My thought in implementing it that way is if any of the columns aren't contained in the tree, then I can stop looking down that branch of the solution space, and try the next one. Thoughts?

Are you using a bit vec?

27^5 = 14_348_907 , which, stored as a bitvec, is under 2MB and would likely fit in L2 cache.

Why 27 and not 26? So we can have queries of the form r#s#c i.e. "is there any word that word that starts with r, has middle letter s, and last character c. (Answer: yes, rustc).

The list shortening will be O(log(k)) where k is the number of eligible words, so O(log(words)) in the worse case, yes (though that's only in the teens). The ranges for prefixes could be pre-calculated to improve this, but it sounds like your way isn't prefix limited either, which could pay off.

With the prefix method, you know the count for each column, so you can still short circuit out even if it's not the next column/row to empty of candidates. If I understand your question, it sounds like "a column isn't contained in the tree" is the same idea.

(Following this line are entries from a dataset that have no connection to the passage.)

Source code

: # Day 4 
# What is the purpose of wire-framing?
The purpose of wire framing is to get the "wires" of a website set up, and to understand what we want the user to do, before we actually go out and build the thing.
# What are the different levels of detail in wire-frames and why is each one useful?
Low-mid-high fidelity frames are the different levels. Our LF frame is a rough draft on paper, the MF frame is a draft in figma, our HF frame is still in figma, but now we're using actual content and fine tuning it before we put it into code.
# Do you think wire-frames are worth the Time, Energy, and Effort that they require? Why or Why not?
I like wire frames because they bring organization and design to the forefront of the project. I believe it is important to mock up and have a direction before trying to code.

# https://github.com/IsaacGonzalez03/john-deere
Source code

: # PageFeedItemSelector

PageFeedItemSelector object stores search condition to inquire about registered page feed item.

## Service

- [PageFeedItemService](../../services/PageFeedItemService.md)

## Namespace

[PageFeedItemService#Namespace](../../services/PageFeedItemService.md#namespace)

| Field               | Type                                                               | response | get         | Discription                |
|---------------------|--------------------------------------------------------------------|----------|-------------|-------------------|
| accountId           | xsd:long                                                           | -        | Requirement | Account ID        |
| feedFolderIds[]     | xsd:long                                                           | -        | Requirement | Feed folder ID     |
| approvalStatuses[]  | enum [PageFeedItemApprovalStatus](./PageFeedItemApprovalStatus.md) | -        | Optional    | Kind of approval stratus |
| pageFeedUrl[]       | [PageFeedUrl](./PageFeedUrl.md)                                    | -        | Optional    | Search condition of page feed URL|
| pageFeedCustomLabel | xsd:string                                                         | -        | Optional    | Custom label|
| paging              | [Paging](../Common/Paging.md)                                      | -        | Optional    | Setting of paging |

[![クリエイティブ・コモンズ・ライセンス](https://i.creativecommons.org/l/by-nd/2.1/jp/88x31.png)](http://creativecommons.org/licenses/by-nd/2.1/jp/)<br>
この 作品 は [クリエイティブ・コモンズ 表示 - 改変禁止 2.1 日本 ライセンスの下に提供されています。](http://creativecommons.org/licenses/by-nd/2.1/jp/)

I threw together a quick version of what I suggested (not further optimized, single threaded) and it took 30 minutes to enumerate 1,787,056 squares on a 15 year old desktop; even more crudely modifying it for the symmetric case found the 541,968 squares in about 4.5 seconds (using Knuth's 5757 word list for both cases; all it does aside from enumeration is keep count). I can share it if you'd like. Simple as it is, I'm certain it can be much improved without much effort (even just making it parallel might get you to a minute range on a modern processor). It might at least give you a baseline.

If you don't need to enumerate, but only need to count or generate randomly (say), there are probably even better approaches, like ZDDs. (At a guess, I haven't tried it.) ZDDs can also be used to store the word list and perform queries like r#s#c.